[Entries taken from a collection]
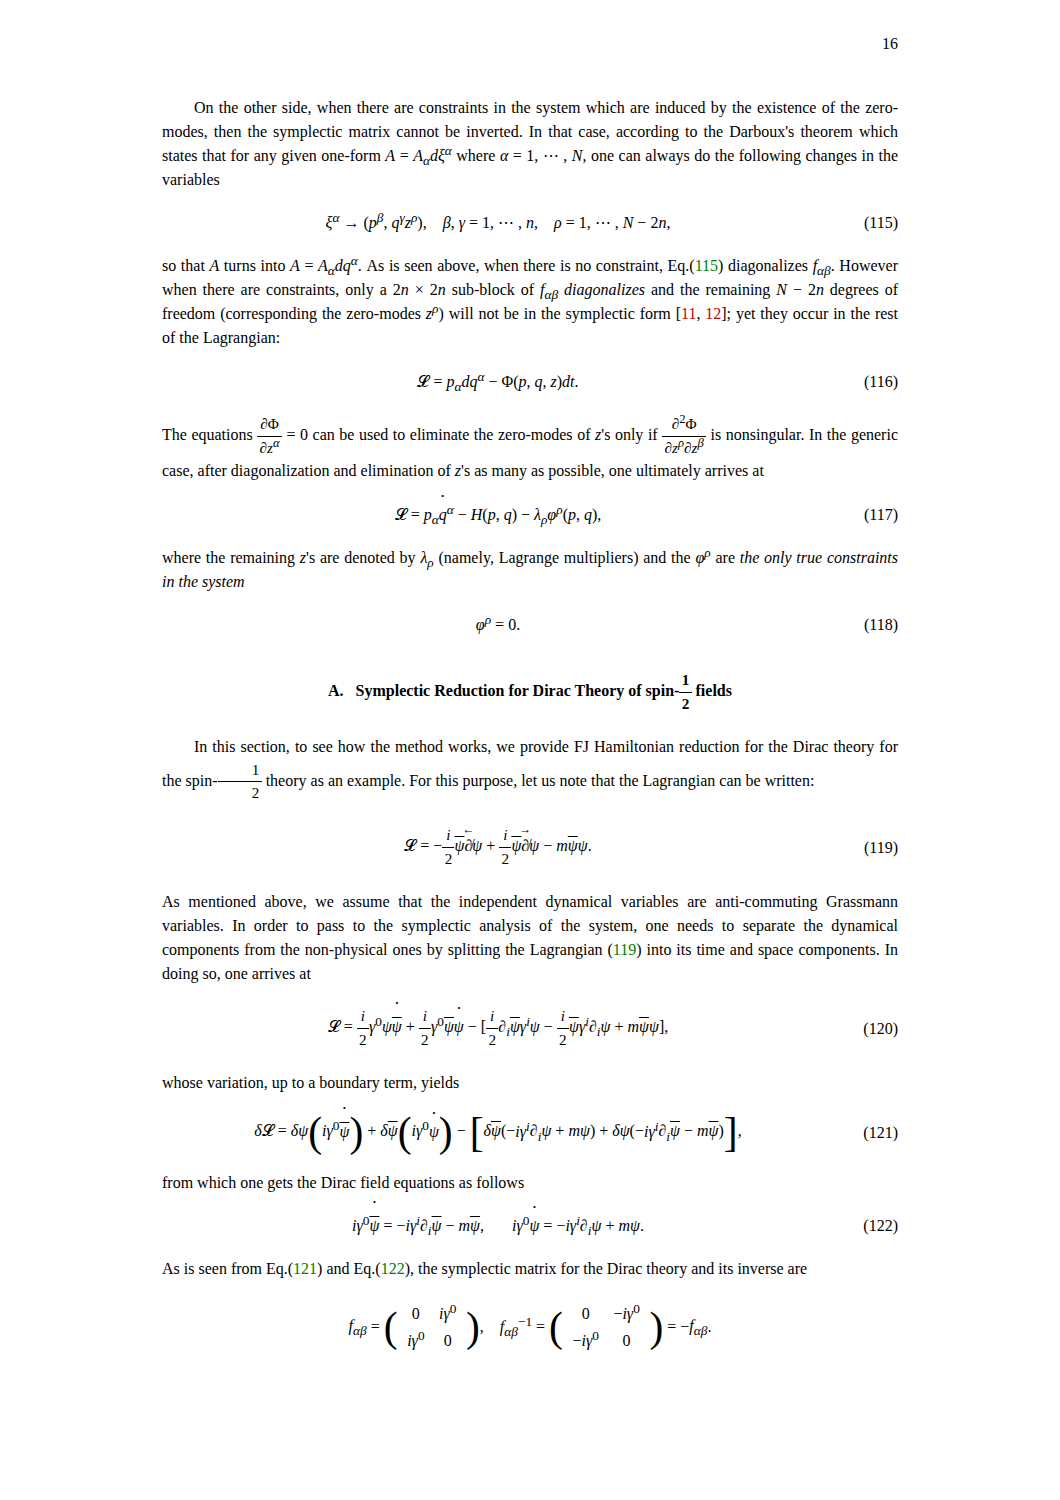16
On the other side, when there are constraints in the system which are induced by the existence of the zero-modes, then the symplectic matrix cannot be inverted. In that case, according to the Darboux's theorem which states that for any given one-form A = Aαdξα where α = 1, ⋯ , N, one can always do the following changes in the variables
ξα → (pβ, qγzρ), β, γ = 1, ⋯ , n, ρ = 1, ⋯ , N − 2n,
(115)
so that A turns into A = Aαdqα. As is seen above, when there is no constraint, Eq.(115) diagonalizes fαβ. However when there are constraints, only a 2n × 2n sub-block of fαβ diagonalizes and the remaining N − 2n degrees of freedom (corresponding the zero-modes zρ) will not be in the symplectic form [11, 12]; yet they occur in the rest of the Lagrangian:
𝓛 = pαdqα − Φ(p, q, z)dt.
(116)
The equations ∂Φ∂zα = 0 can be used to eliminate the zero-modes of z's only if ∂2Φ∂zρ∂zβ is nonsingular. In the generic case, after diagonalization and elimination of z's as many as possible, one ultimately arrives at
𝓛 = pα qα − H(p, q) − λρφρ(p, q),
(117)
where the remaining z's are denoted by λρ (namely, Lagrange multipliers) and the φρ are the only true constraints in the system
φρ = 0.
(118)
A. Symplectic Reduction for Dirac Theory of spin-12 fields
In this section, to see how the method works, we provide FJ Hamiltonian reduction for the Dirac theory for the spin-12 theory as an example. For this purpose, let us note that the Lagrangian can be written:
𝓛 = −i 2 ψ∂̸ψ + i 2 ψ∂̸ψ − mψψ.
(119)
As mentioned above, we assume that the independent dynamical variables are anti-commuting Grassmann variables. In order to pass to the symplectic analysis of the system, one needs to separate the dynamical components from the non-physical ones by splitting the Lagrangian (119) into its time and space components. In doing so, one arrives at
𝓛 = i 2 γ0ψψ + i 2 γ0ψψ − [i 2∂iψγiψ − i 2 ψγi∂iψ + mψψ],
(120)
whose variation, up to a boundary term, yields
δ 𝓛 = δψ(iγ0ψ) + δψ(iγ0ψ) − [δψ(−iγi∂iψ + mψ) + δψ(−iγi∂iψ − mψ)],
(121)
from which one gets the Dirac field equations as follows
iγ0ψ = −iγi∂iψ − mψ, iγ0ψ = −iγi∂iψ + mψ.
(122)
As is seen from Eq.(121) and Eq.(122), the symplectic matrix for the Dirac theory and its inverse are
fαβ = (
| 0 | iγ 0 |
| iγ 0 | 0 |
), fαβ−1 = (
| 0 | − iγ 0 |
| − iγ 0 | 0 |
) = −fαβ.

## What to produce
Return the records above exactly, without the pictures.

## Completed task
16
On the other side, when there are constraints in the system which are induced by the existence of the zero-modes, then the symplectic matrix cannot be inverted. In that case, according to the Darboux's theorem which states that for any given one-form A = Aαdξα where α = 1, ⋯ , N, one can always do the following changes in the variables
ξα → (pβ, qγzρ), β, γ = 1, ⋯ , n, ρ = 1, ⋯ , N − 2n,
(115)
so that A turns into A = Aαdqα. As is seen above, when there is no constraint, Eq.(115) diagonalizes fαβ. However when there are constraints, only a 2n × 2n sub-block of fαβ diagonalizes and the remaining N − 2n degrees of freedom (corresponding the zero-modes zρ) will not be in the symplectic form [11, 12]; yet they occur in the rest of the Lagrangian:
𝓛 = pαdqα − Φ(p, q, z)dt.
(116)
The equations ∂Φ∂zα = 0 can be used to eliminate the zero-modes of z's only if ∂2Φ∂zρ∂zβ is nonsingular. In the generic case, after diagonalization and elimination of z's as many as possible, one ultimately arrives at
𝓛 = pα qα − H(p, q) − λρφρ(p, q),
(117)
where the remaining z's are denoted by λρ (namely, Lagrange multipliers) and the φρ are the only true constraints in the system
φρ = 0.
(118)
A. Symplectic Reduction for Dirac Theory of spin-12 fields
In this section, to see how the method works, we provide FJ Hamiltonian reduction for the Dirac theory for the spin-12 theory as an example. For this purpose, let us note that the Lagrangian can be written:
𝓛 = −i 2 ψ∂̸ψ + i 2 ψ∂̸ψ − mψψ.
(119)
As mentioned above, we assume that the independent dynamical variables are anti-commuting Grassmann variables. In order to pass to the symplectic analysis of the system, one needs to separate the dynamical components from the non-physical ones by splitting the Lagrangian (119) into its time and space components. In doing so, one arrives at
𝓛 = i 2 γ0ψψ + i 2 γ0ψψ − [i 2∂iψγiψ − i 2 ψγi∂iψ + mψψ],
(120)
whose variation, up to a boundary term, yields
δ 𝓛 = δψ(iγ0ψ) + δψ(iγ0ψ) − [δψ(−iγi∂iψ + mψ) + δψ(−iγi∂iψ − mψ)],
(121)
from which one gets the Dirac field equations as follows
iγ0ψ = −iγi∂iψ − mψ, iγ0ψ = −iγi∂iψ + mψ.
(122)
As is seen from Eq.(121) and Eq.(122), the symplectic matrix for the Dirac theory and its inverse are
fαβ = (
| 0 | iγ 0 |
| iγ 0 | 0 |
), fαβ−1 = (
| 0 | − iγ 0 |
| − iγ 0 | 0 |
) = −fαβ.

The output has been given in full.